• Input records:
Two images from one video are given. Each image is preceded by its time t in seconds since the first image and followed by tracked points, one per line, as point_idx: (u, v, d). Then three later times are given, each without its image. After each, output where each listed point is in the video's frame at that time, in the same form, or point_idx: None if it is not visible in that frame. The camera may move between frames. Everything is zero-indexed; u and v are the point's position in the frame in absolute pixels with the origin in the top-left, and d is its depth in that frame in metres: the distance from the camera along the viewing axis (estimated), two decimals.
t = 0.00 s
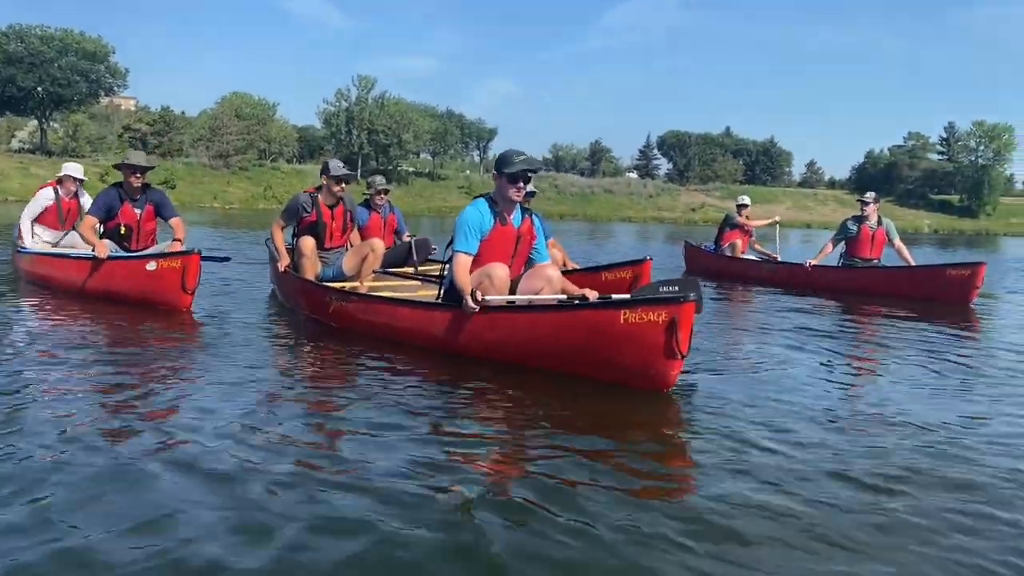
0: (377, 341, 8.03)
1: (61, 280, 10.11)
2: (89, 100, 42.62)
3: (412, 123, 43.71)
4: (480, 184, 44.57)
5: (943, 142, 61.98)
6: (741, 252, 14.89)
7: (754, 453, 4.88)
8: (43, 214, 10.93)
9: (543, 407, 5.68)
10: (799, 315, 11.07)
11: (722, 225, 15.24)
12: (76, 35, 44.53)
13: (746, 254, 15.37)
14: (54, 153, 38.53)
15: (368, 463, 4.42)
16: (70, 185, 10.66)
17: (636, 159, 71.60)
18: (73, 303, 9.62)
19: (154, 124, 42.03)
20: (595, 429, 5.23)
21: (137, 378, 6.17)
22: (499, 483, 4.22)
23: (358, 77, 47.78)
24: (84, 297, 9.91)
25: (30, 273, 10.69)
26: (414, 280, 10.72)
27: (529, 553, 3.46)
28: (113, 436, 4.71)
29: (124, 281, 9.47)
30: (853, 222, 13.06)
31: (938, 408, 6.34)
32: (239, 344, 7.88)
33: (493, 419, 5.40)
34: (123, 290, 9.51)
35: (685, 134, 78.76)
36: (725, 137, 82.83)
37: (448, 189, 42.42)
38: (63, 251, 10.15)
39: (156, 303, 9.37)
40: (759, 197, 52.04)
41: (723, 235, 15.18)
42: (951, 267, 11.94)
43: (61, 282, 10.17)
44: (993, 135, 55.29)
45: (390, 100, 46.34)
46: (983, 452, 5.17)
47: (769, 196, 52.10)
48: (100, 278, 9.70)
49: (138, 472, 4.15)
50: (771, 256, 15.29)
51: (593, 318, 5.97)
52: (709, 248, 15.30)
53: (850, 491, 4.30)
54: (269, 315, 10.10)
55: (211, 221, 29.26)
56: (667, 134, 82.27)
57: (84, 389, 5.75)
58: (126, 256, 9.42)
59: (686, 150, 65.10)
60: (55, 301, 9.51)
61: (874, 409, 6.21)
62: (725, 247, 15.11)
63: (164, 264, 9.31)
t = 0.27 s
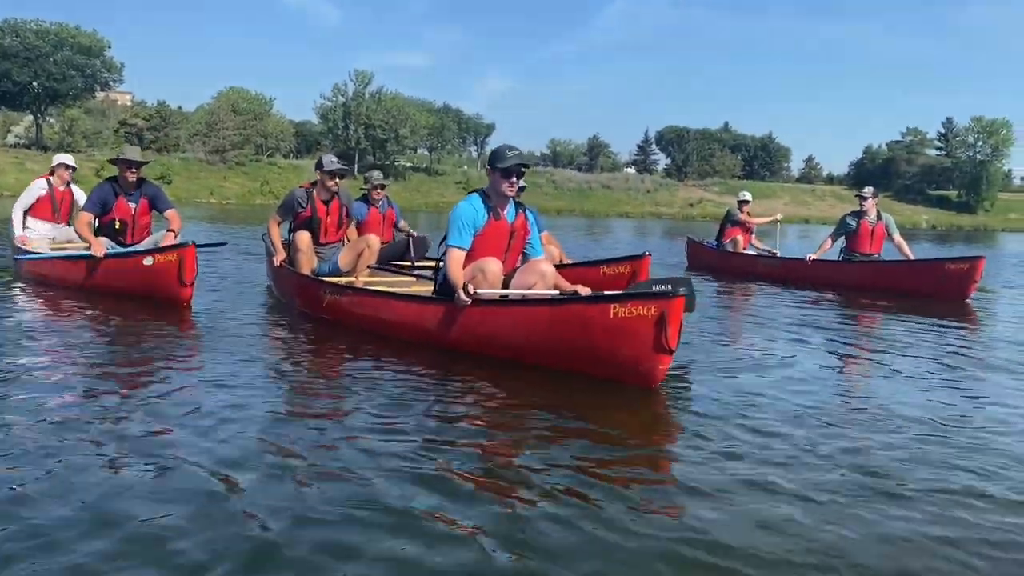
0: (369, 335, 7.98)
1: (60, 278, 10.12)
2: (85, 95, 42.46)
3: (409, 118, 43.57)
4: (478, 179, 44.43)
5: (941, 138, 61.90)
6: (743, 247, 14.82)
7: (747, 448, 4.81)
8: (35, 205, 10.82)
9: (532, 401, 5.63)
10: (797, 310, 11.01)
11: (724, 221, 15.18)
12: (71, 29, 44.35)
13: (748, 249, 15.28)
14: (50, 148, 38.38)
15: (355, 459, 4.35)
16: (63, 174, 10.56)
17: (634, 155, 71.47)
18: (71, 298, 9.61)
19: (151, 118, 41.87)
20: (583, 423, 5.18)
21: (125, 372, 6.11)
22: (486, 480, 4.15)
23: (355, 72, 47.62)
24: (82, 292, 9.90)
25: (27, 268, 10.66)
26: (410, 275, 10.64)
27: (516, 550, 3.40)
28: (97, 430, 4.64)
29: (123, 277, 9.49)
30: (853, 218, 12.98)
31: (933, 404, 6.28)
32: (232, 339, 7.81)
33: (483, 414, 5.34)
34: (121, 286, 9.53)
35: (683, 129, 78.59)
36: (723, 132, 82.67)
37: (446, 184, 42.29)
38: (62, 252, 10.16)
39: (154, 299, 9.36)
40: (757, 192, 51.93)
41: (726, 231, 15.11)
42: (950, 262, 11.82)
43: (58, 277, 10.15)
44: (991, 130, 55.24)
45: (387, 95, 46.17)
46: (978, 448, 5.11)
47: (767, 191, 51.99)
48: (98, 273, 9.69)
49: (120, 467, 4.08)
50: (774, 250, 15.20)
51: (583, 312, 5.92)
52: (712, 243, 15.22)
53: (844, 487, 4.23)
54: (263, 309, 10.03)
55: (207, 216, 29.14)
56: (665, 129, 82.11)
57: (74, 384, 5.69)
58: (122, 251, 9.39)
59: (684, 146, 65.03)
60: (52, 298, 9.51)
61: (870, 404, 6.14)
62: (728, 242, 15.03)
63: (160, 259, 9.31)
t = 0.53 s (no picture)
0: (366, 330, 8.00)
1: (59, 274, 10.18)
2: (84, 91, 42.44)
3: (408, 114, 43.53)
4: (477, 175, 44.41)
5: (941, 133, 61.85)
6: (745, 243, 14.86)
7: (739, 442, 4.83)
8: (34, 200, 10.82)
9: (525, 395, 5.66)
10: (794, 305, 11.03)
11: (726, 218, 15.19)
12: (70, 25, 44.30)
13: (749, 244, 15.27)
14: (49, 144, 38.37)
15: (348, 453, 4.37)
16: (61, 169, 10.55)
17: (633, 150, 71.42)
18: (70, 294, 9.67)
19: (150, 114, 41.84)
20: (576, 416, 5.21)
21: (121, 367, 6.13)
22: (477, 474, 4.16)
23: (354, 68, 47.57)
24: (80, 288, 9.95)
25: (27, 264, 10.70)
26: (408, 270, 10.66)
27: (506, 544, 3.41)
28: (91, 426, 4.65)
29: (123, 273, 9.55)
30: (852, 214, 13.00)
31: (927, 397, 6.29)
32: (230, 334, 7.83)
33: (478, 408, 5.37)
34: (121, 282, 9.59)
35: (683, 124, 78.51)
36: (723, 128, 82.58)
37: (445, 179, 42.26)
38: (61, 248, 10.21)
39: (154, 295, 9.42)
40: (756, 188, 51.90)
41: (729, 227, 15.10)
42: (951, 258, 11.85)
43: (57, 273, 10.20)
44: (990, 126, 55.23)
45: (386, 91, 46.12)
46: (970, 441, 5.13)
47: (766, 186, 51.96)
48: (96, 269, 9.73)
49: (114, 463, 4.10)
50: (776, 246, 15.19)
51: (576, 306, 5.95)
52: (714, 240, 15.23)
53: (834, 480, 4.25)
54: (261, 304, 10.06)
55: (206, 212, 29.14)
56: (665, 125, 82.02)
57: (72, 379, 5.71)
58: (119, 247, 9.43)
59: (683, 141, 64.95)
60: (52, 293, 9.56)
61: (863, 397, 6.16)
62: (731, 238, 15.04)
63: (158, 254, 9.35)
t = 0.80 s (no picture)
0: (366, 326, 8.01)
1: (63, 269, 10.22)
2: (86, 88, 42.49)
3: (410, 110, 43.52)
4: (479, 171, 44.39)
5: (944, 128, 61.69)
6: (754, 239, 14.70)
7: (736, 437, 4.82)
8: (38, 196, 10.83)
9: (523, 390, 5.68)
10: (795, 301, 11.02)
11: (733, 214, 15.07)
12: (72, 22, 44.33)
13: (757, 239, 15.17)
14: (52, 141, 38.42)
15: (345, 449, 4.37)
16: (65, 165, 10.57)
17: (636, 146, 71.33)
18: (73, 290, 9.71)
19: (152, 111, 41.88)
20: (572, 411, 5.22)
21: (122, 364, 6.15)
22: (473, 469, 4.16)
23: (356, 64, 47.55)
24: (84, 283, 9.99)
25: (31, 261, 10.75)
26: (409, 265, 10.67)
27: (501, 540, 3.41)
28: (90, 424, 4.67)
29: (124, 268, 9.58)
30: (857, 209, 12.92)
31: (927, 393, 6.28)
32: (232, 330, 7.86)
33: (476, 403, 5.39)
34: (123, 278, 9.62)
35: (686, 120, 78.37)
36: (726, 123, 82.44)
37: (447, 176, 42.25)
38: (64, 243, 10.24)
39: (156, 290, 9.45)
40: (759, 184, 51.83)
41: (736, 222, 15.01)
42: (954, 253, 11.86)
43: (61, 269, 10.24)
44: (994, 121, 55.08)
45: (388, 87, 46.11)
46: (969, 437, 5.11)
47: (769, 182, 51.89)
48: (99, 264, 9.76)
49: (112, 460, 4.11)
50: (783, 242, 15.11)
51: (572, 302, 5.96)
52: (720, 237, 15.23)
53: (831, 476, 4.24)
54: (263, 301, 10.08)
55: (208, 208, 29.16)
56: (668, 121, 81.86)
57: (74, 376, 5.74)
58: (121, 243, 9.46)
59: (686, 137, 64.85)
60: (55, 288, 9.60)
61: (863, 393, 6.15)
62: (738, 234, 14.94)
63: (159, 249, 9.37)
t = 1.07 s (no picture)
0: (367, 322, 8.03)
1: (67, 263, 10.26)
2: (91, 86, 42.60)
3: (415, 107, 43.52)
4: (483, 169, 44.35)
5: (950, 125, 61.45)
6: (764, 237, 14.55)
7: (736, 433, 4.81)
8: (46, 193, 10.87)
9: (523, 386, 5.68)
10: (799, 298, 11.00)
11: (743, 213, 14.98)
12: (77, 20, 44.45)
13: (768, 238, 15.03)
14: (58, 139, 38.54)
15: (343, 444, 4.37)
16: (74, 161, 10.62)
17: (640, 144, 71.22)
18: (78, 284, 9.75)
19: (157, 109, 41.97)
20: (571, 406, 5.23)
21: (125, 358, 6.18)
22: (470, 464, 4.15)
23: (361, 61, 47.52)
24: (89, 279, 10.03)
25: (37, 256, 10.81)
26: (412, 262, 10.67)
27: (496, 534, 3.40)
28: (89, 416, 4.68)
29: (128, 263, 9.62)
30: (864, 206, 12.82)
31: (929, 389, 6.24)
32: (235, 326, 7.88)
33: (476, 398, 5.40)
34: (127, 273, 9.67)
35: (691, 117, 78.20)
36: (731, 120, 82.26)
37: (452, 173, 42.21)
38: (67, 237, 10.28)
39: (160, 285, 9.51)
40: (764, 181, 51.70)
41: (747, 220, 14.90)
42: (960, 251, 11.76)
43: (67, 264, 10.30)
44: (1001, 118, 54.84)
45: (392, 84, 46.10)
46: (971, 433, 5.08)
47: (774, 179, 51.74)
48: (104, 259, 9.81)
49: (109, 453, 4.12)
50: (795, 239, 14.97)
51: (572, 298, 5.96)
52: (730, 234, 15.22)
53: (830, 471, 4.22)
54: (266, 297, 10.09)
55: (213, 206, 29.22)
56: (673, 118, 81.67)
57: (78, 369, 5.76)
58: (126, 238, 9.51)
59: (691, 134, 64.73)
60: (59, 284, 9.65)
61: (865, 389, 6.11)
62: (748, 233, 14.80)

• Task description:
Print, without alteration, only the lines above between the one holding "13: (749, 244, 15.27)" and the one holding "24: (80, 288, 9.95)", inclusive.

• The completed task:
13: (749, 244, 15.27)
14: (49, 144, 38.37)
15: (348, 453, 4.37)
16: (61, 169, 10.55)
17: (633, 150, 71.42)
18: (70, 294, 9.67)
19: (150, 114, 41.84)
20: (576, 416, 5.21)
21: (121, 367, 6.13)
22: (477, 474, 4.16)
23: (354, 68, 47.57)
24: (80, 288, 9.95)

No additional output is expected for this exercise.